Massive disruptions” could be seen in the crude oil trade in the Middle East, particularly in the Strait of Hormuz, according to a new report from IHS Markit.

Spot rates in the Gulf have increased dramatically after the most recent attack on two tankers in the Gulf of Oman last week, according to IHS Markit. A VLCC—capable of carrying 2 million barrels of crude oil—now commands US$15,000 to move crude from the Middle East Gulf to China—a more than US$4,000 increase from just days before the attacks. The July contract rate is even higher at US$25,000 per day.

Higher insurance rates are partially to blame for the increased fees, as are higher bunker fuel prices in the Middle East region. What’s more, vessel availability near the Gulf is expected to fall over the next couple of weeks, HIS Markit said, as ship owners are likely to avoid the risker area that has seen more than one attack in recent weeks.

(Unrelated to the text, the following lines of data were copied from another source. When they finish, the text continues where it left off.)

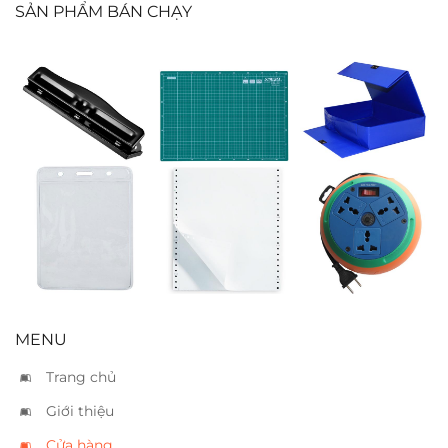
SẢN PHẨM BÁN CHẠY
Bấm 3 lổ Kwtrio
Tấm lót cắt A3
Bìa hộp simili
999 – 10 tờ
7cm
Bảng tên dọc 9
Giấy liên tục
Ổ cắm Lioa
x 12
210 A4 1 liên
DB52-10A
MENU
Trang chủ
Giới thiệu
Cửa hàng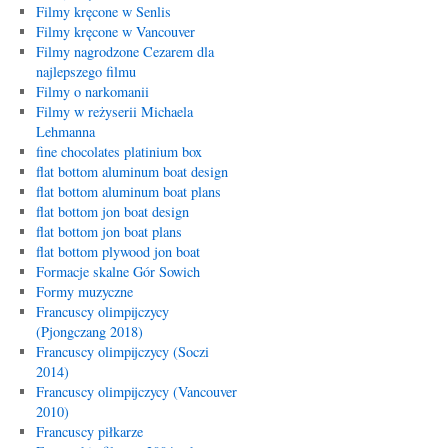
Filmy kręcone w Senlis
Filmy kręcone w Vancouver
Filmy nagrodzone Cezarem dla
najlepszego filmu
Filmy o narkomanii
Filmy w reżyserii Michaela
Lehmanna
fine chocolates platinium box
flat bottom aluminum boat design
flat bottom aluminum boat plans
flat bottom jon boat design
flat bottom jon boat plans
flat bottom plywood jon boat
Formacje skalne Gór Sowich
Formy muzyczne
Francuscy olimpijczycy
(Pjongczang 2018)
Francuscy olimpijczycy (Soczi
2014)
Francuscy olimpijczycy (Vancouver
2010)
Francuscy piłkarze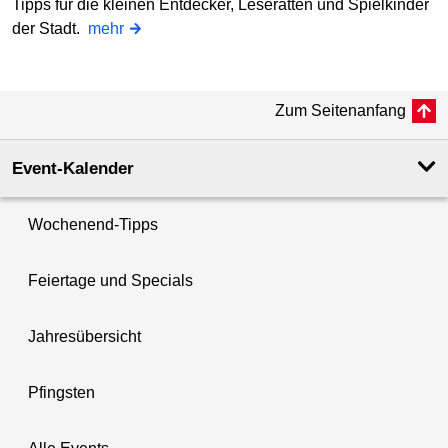
Tipps für die kleinen Entdecker, Leseratten und Spielkinder
der Stadt.
mehr
Zum Seitenanfang
Event-Kalender
Wochenend-Tipps
Feiertage und Specials
Jahresübersicht
Pfingsten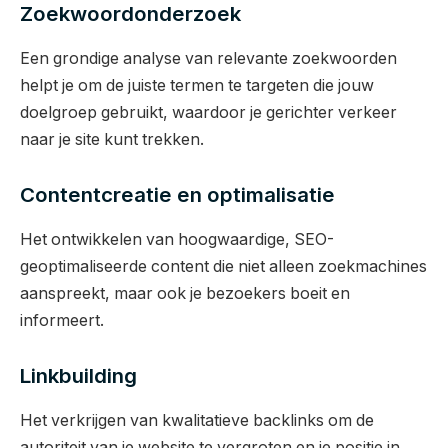
Zoekwoordonderzoek
Een grondige analyse van relevante zoekwoorden
helpt je om de juiste termen te targeten die jouw
doelgroep gebruikt, waardoor je gerichter verkeer
naar je site kunt trekken.
Contentcreatie en optimalisatie
Het ontwikkelen van hoogwaardige, SEO-
geoptimaliseerde content die niet alleen zoekmachines
aanspreekt, maar ook je bezoekers boeit en
informeert.
Linkbuilding
Het verkrijgen van kwalitatieve backlinks om de
autoriteit van je website te vergroten en je positie in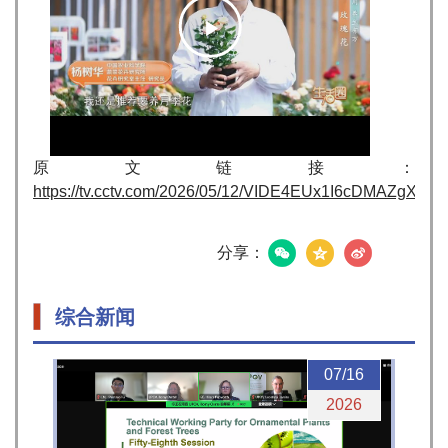
Play
Video
原文链接：
https://tv.cctv.com/2026/05/12/VIDE4EUx1I6cDMAZgXed
分享：
综合新闻
07/16
2026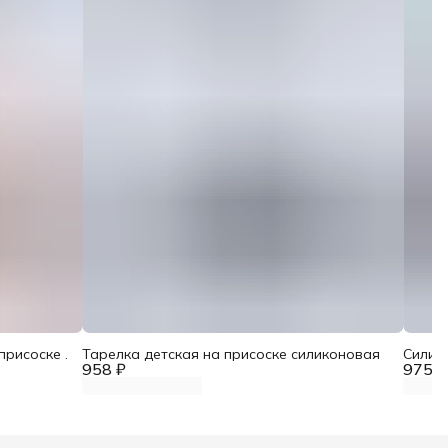
присоске .
Тарелка детская на присоске силиконовая
Силик
958 ₽
975 ₽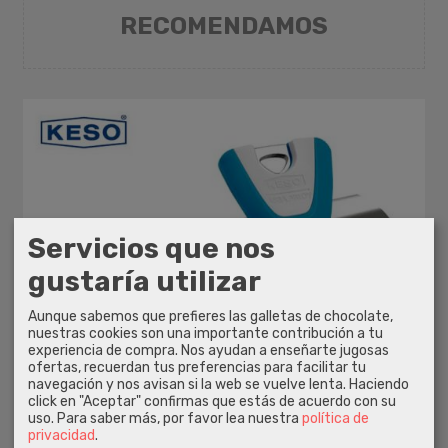
RECOMENDAMOS
Servicios que nos
gustaría utilizar
Aunque sabemos que prefieres las galletas de chocolate,
nuestras cookies son una importante contribución a tu
experiencia de compra. Nos ayudan a enseñarte jugosas
ofertas, recuerdan tus preferencias para facilitar tu
navegación y nos avisan si la web se vuelve lenta. Haciendo
click en "Aceptar" confirmas que estás de acuerdo con su
uso.
Para saber más, por favor lea nuestra
política de
privacidad
.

The reduced tanker traffic in the area as a result of increased costs and higher risk may further eat into Iran’s oil exports, which have been steadily dropping since the United States levied sanctions on Iran and most recently, since the United States failed to extend the waivers to some of Iran’s biggest buyers of its crude.

China, IHS Markit said last week, was Iran’s last hope, with the fate of Iran’s oil industry clearly in the Asian country’s hands. China’s crude oil imports from Iran dropped in May, while its state-owned refineries go offline for regularly scheduled maintenance.

Clarksons Platou Securities today reported that VLCC rates as of today averaged US$22,100 per day, Freight Waves said, adding that that was a 63% increase week on week.